**SHORT PROBLEM A**
Turn the pose and dot-coordinate listing into a JSON list of strings, with one string for each line and no blank lines.

**PASSAGE PROVIDED**
··········

Id. at 1568 (citations omitted). See also Morris v. Cain, 186 F.3d 581, 585 n. 6 (5th Cir. 1999) (finding that "errors in state post-conviction proceedings will not, in and of themselves, entitle a petitioner to federal habeas relief'); Williams-Bey v. Trickey, 894 F.2d 314, 317 (8th Cir. 1990) ("Section 2254 only authorizes federal courts to review the constitutionality of a state criminal conviction, not infirmities in a state post-conviction relief proceeding"), cert. denied, 495 U.S. 936 (1990); Franzen v. Brinkman, 877 F.2d 26, 26 (9th Cir. 1989), cert. denied sub nom., Franzen v. Deeds, 493 U.S. 1012 (1989); Hopkinson v. Shillinger, 866 F.2d 1185, 1219-20 (10th Cir. 1989), cert. denied, 497 U.S. 1010 (1990); Bryant v. Maryland, 848 F.2d 492,493 (4th Cir. 1988) ("claims of error occurring in a state post-conviction proceeding cannot serve as a basis for federal habeas corpus relief"); Kirby v. Dutton, 794 F.2d 245, 247-48 (6th Cir. 1986).

··········

**ITEMS**
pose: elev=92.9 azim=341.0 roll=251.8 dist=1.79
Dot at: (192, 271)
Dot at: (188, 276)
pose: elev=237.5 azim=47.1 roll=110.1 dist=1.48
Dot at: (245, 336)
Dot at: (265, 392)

··········

**SHORT PROBLEM B**
In the legal citations, what does the quotation from Williams-Bey v. Trickey say Section 2254 authorizes federal courts to review?

**EXPECTED OUTPUT A**
[
  "pose: elev=92.9 azim=341.0 roll=251.8 dist=1.79",
  "Dot at: (192, 271)",
  "Dot at: (188, 276)",
  "pose: elev=237.5 azim=47.1 roll=110.1 dist=1.48",
  "Dot at: (245, 336)",
  "Dot at: (265, 392)"
]

**EXPECTED OUTPUT B**
The constitutionality of a state criminal conviction.